Making Something Old Look New Again

My friend Joann brought this wall hanging to church yesterday and asked if I had something to get the stains out. I offered to bring it home to see what I could do. I wish I had taken a “before” picture, but I wasn’t terribly optimistic. It was badly stained. To my surprise, an hour-long soak in some OxiClean got out all but a few stubborn spots. It looks much better:

JoannWallhanging.jpg

I’ll give it back to her at sewing on Thursday. I am not a textile conservationist. Sometimes I just get lucky.

I’ll have to ask Joann, too, if this was a family heirloom or what the provenance was. The appliqué is so delicately stitched.

We said goodbye to Margaret after church yesterday. She heads back home this week. We may have a few new faces at quilting this week—my friend Susan is now retired and will be able to come. Margaret’s niece, Barb, who has been teaching in Europe for many years (most recently in Slovakia), also just retired and moved back to Kalispell. And Barb has a niece who was in elementary school with my girls and has expressed an interest in joining us, which means I won’t be the youngest one at quilting anymore.

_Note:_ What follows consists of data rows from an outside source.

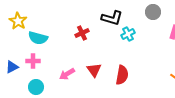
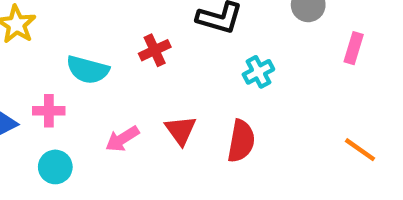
cyan cross: (128, 34) -> (258, 72), moved
cyan semicircle: (38, 38) -> (88, 70), moved

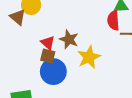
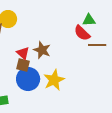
red semicircle: (113, 20) -> (82, 33), turned -42
yellow star: (89, 57) -> (54, 80), moved

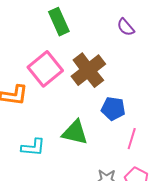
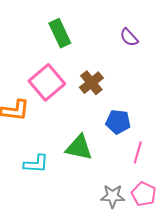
brown cross: (88, 70) -> (91, 83), size x0.7

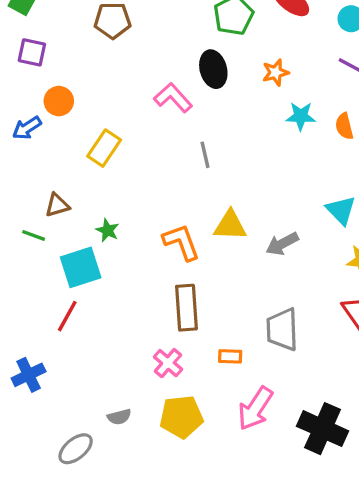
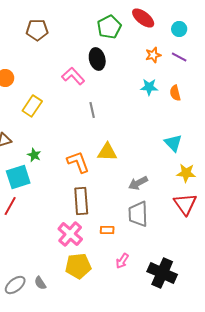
orange star: (275, 72) -> (153, 55), moved
gray arrow: (282, 244) -> (138, 183), moved
pink cross: (168, 363) -> (70, 234), size x1.4
pink arrow: (255, 408) -> (122, 261), size x0.6
gray semicircle: (119, 417) -> (40, 283), moved, turned 72

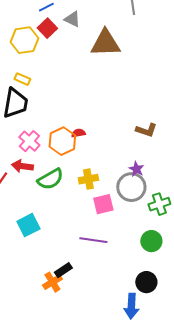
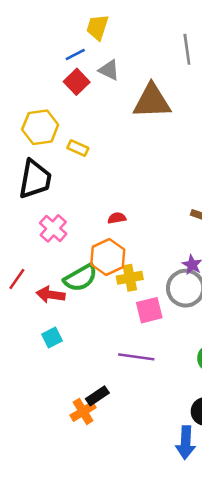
yellow hexagon: (24, 40) -> (40, 127), moved
yellow rectangle: (22, 79) -> (78, 148), moved
orange hexagon: (62, 141) -> (108, 257), moved
red arrow: (22, 166) -> (51, 295), moved
cyan square: (28, 225) -> (52, 337), size x0.7

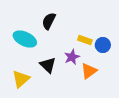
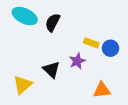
cyan ellipse: (25, 39) -> (25, 16), moved
orange triangle: (89, 71) -> (102, 90), moved, turned 30

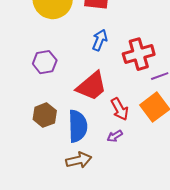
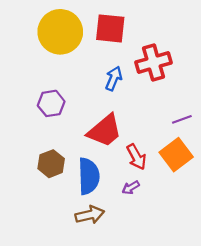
red cross: (139, 54) -> (153, 63), moved

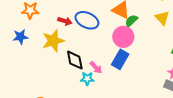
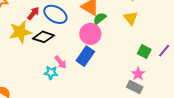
red arrow: (65, 21) -> (33, 13), turned -72
black diamond: (75, 60) -> (43, 37), moved, turned -65

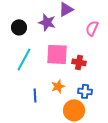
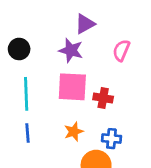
purple star: (47, 22) -> (71, 50), moved
cyan line: (24, 59) -> (26, 94), turned -30
blue line: (35, 95) -> (27, 133), moved

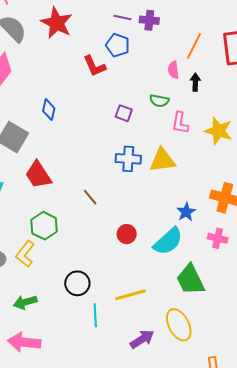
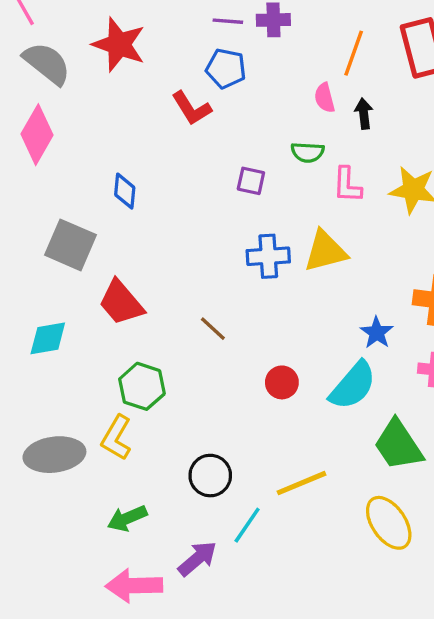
cyan line: (95, 315) -> (247, 525), turned 45
purple arrow: (142, 339) -> (197, 559), moved

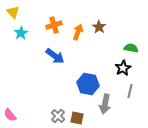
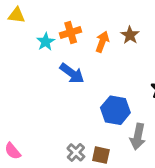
yellow triangle: (13, 12) -> (17, 15), turned -40
cyan star: (21, 33) -> (46, 42), moved

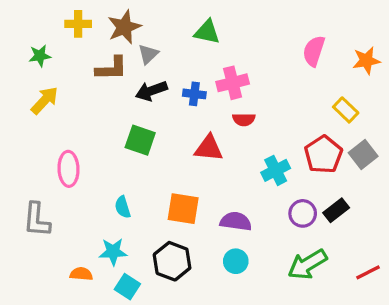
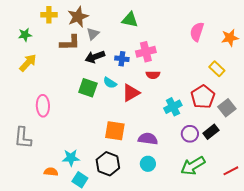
red triangle: (209, 148) -> (131, 93), turned -36
gray square: (363, 155) -> (227, 108), moved
cyan semicircle: (123, 207) -> (110, 83), moved, turned -40

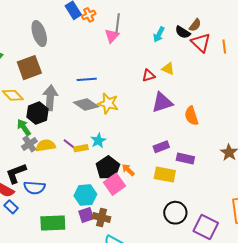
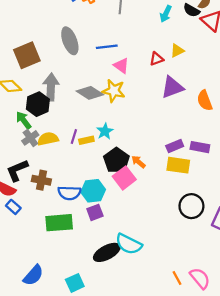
gray ellipse: (39, 34) -> (70, 41), moved
pink triangle: (112, 36) -> (121, 66), moved, turned -35
yellow triangle: (168, 69) -> (177, 51), turned -48
blue line: (87, 79) -> (107, 47), moved
purple line: (70, 144) -> (74, 137), turned 72
purple rectangle: (161, 147) -> (175, 146), moved
blue semicircle: (34, 188) -> (69, 193), moved
brown cross: (101, 218) -> (41, 180), moved

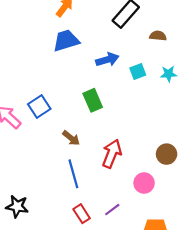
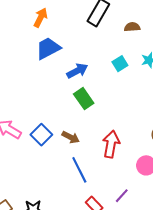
blue arrow: (107, 60) -> (77, 71), moved
blue square: (39, 107) -> (41, 135), moved

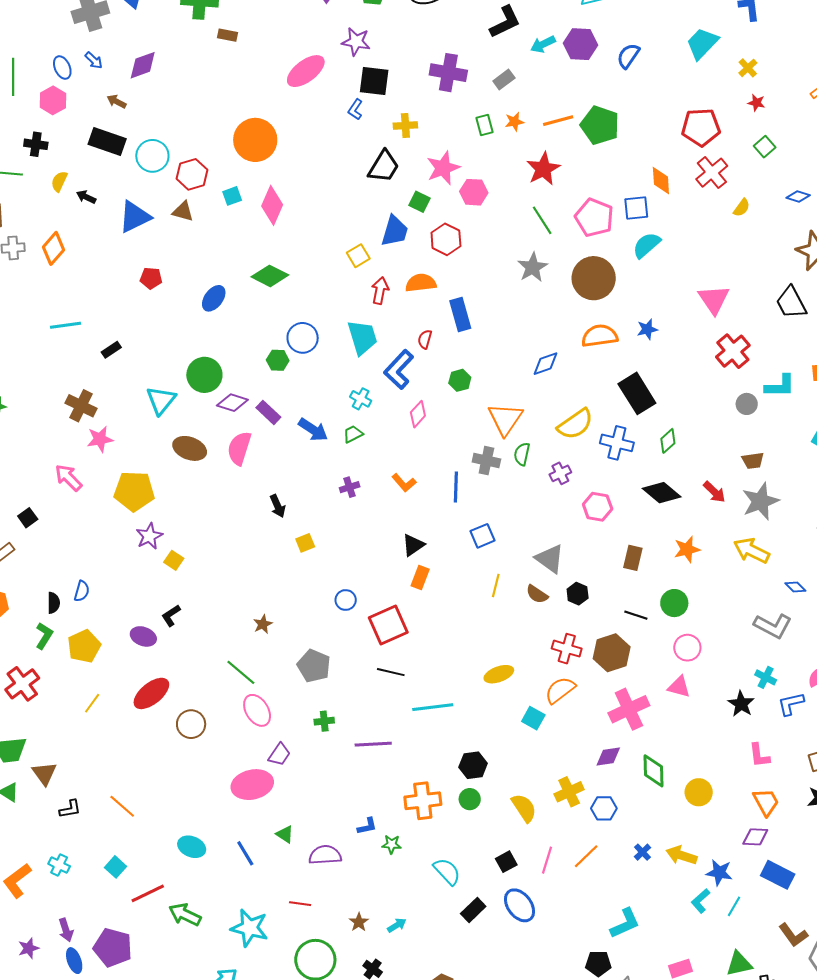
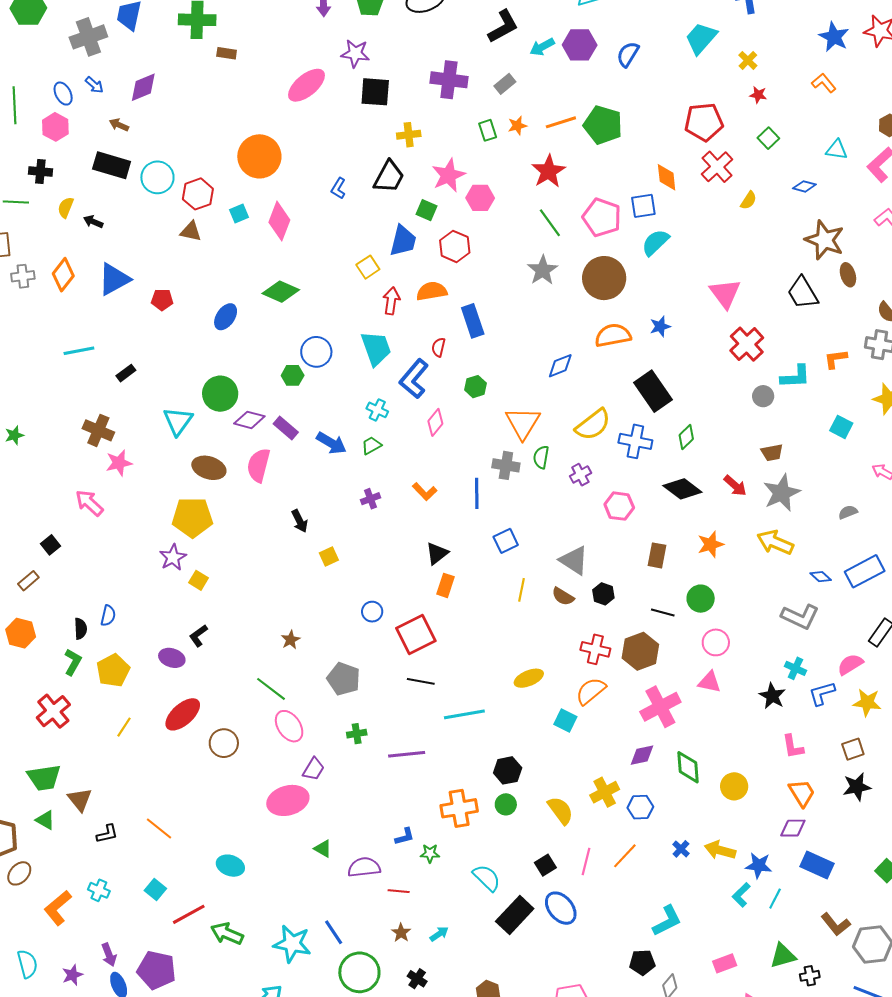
blue L-shape: (355, 109) -> (338, 188), moved
blue triangle: (135, 217) -> (114, 279), moved
yellow pentagon: (134, 491) -> (192, 517), moved
blue line: (245, 853) -> (334, 932), moved
red line: (300, 904) -> (399, 891), moved
black rectangle: (473, 910) -> (515, 915), size x1.5

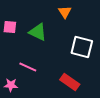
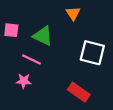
pink line: (28, 67) -> (32, 60), moved
pink star: (11, 85) -> (24, 81), moved

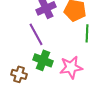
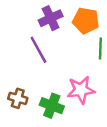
green cross: (43, 60) -> (52, 106), moved

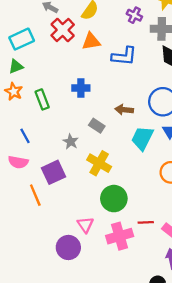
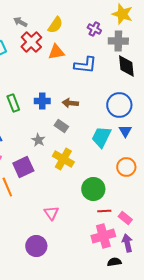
blue cross: (81, 88) -> (42, 101), moved
brown arrow: (124, 110) -> (70, 103), moved
green circle: (114, 199) -> (93, 189), moved
pink cross: (120, 236) -> (103, 236), moved
purple circle: (68, 247) -> (36, 246), moved

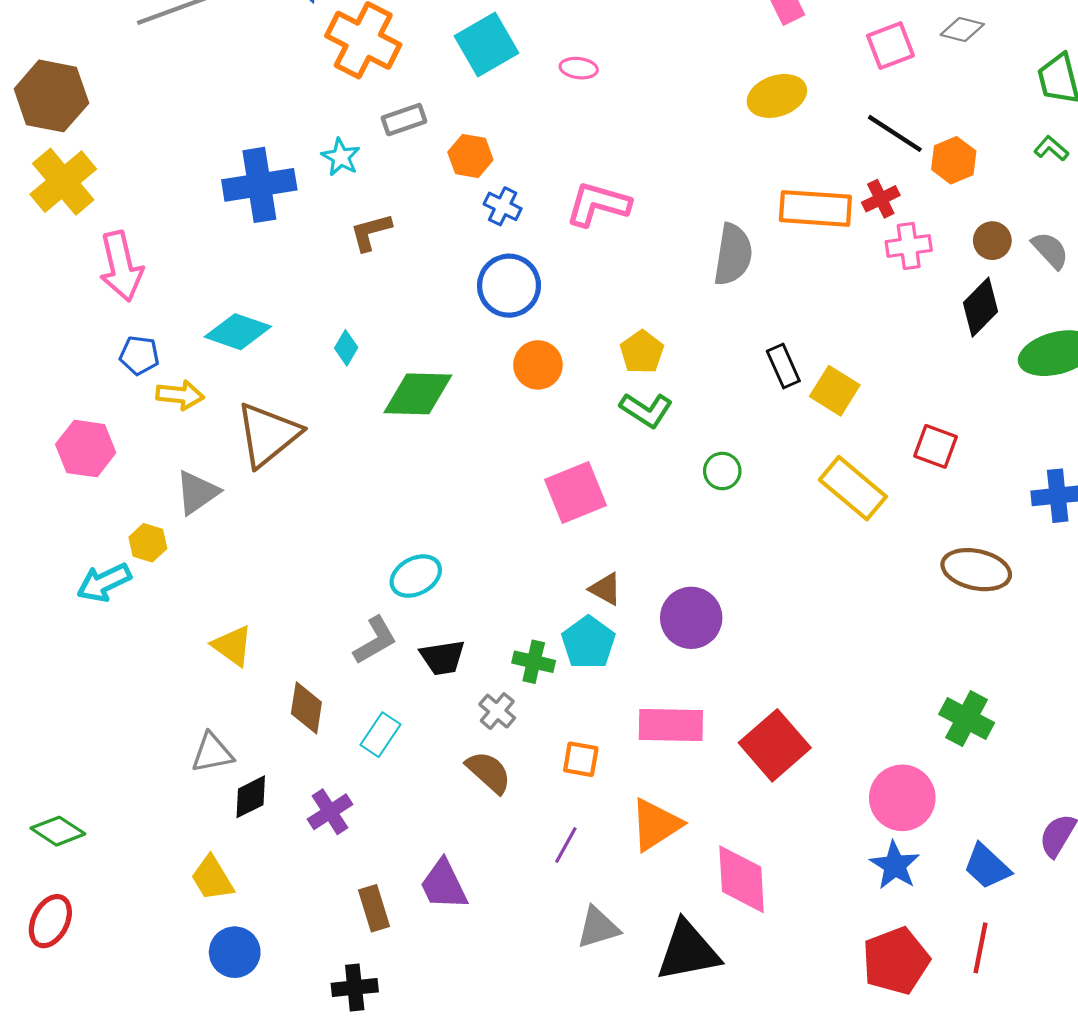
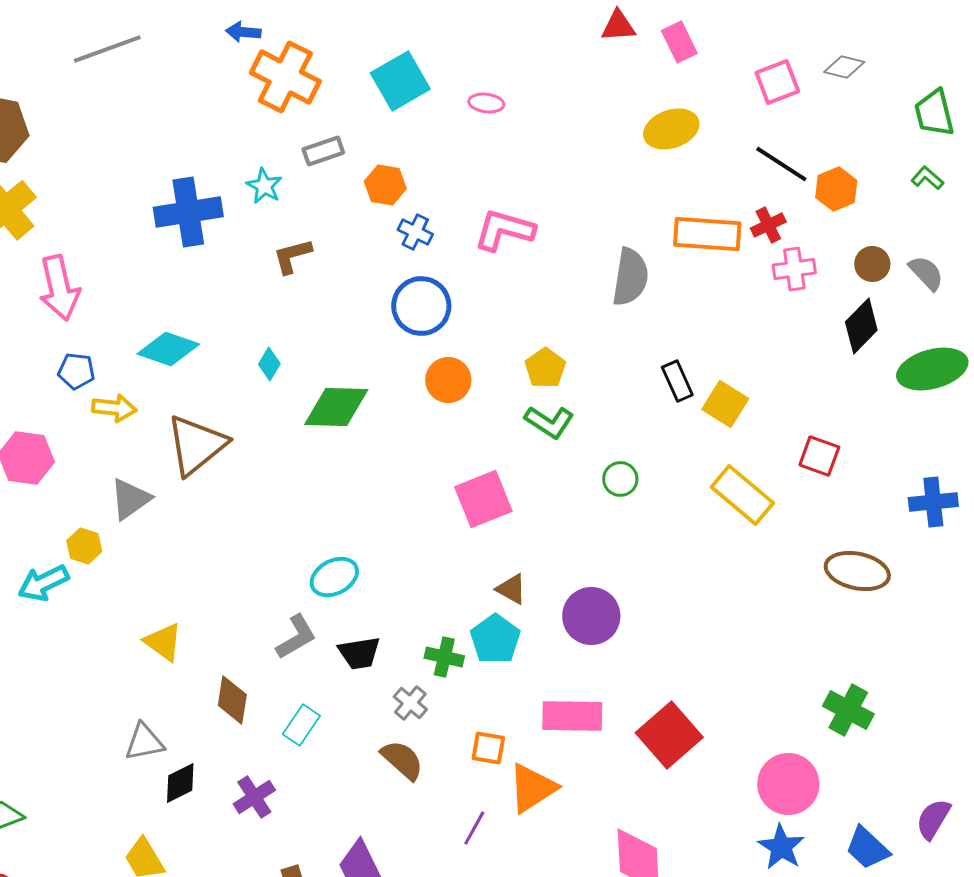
orange triangle: (656, 825) -> (532, 788), moved

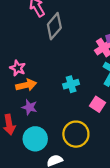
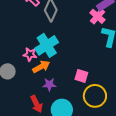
cyan cross: (71, 84) -> (47, 45), moved, size x1.6
pink square: (98, 104) -> (81, 76), moved

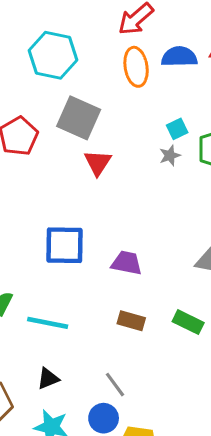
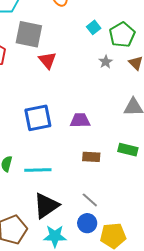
gray star: (170, 156) -> (106, 62), moved
black triangle: (48, 379) -> (46, 206), size x1.8

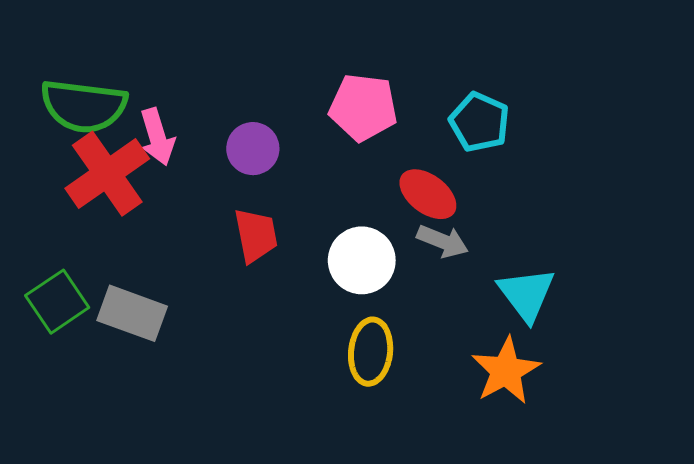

I’m almost done with the comforter top. At the rate we’re picking up new people at sewing, though, I may have to make a few more. I could always bring a machine with me and sew while others quilt and tie. Joann, who is in charge of our prayer shawl ministry at church, noted that we’ve given away quite a few recently and our stock is low. I have one that is almost done and I’d like to finish it and start another one.

******************************************************

I realized this morning that my current to-do list is all over the map in terms of tasks:

  • Gardening

  • Processing produce and cooking

  • BSKD website/social media

  • Sewing/knitting

  • Grading apron patterns and a backlog of design ideas

My days are not like they were when I was transcribing; back then, I could get up in the morning and count on eight straight hours of a specific kind of work. Now I’ve got to figure out what tasks I want to do when and which part of my brain is going to get the exercise. Sometimes produce leaps to the top of the list because it won’t wait. I can only do website work for about two hours before I get cross-eyed. I have to be careful about timing the pattern grading work, because once I start, I could go for hours without coming up for air. (And someone still needs to be fed regularly.) Canning is a study in multi-tasking, or as the husband refers to it, “Doing many things badly at the same time.” (I am a wicked multi-tasker so that doesn’t really apply to me.) Sewing and knitting—once everything is cut and ready to go—is rather mundane and mechanical.

The schedule is ever changing, which has its good and bad points. I’m never bored, but sometimes I feel like I am jumping around too much trying to give attention to all these different tasks.

Regarding the website: I have about a dozen patterns, all the books, and half the back issues of Twists and Turns listed for sale. I want to get the other half of the back issues done (20 more individual issues and five compilations) and add half a dozen additional patterns, and then I am going to make the new site live. I don’t want to wait until everything has been added because it might be December before that happens. September and October are going to get crazy quickly.

******************************************************

DD#1 asked me last week if I would make her a new bugout bag. She thinks the one she had was stolen from her car because it has gone missing. DD#2 needs one, too. I constantly hammer on the topic of being prepared for emergencies, especially as both of them are living in an earthquake zone. It was a good excuse to get my bugout bag out of the car and go through and update it, too. These bags are nothing fancy, just sturdy backpacks filled with a variety of items one might need if one were stranded for a couple of days. I have a separate bag that I keep in the car which holds my knitting, because being stranded somewhere for a couple of days with nothing to occupy my hands definitely fits my definition of “emergency.”

Speaking of bugging out, I am itching for a road trip. I hesitate to leave for very long, though, because the weather has turned hot and dry and windy. It’s been a relatively quiet fire season so far but there is no reason to believe it is going to stay that way. I may still try to get down to Missoula for the day. I’d really like to visit The Confident Stitch and see what they have available.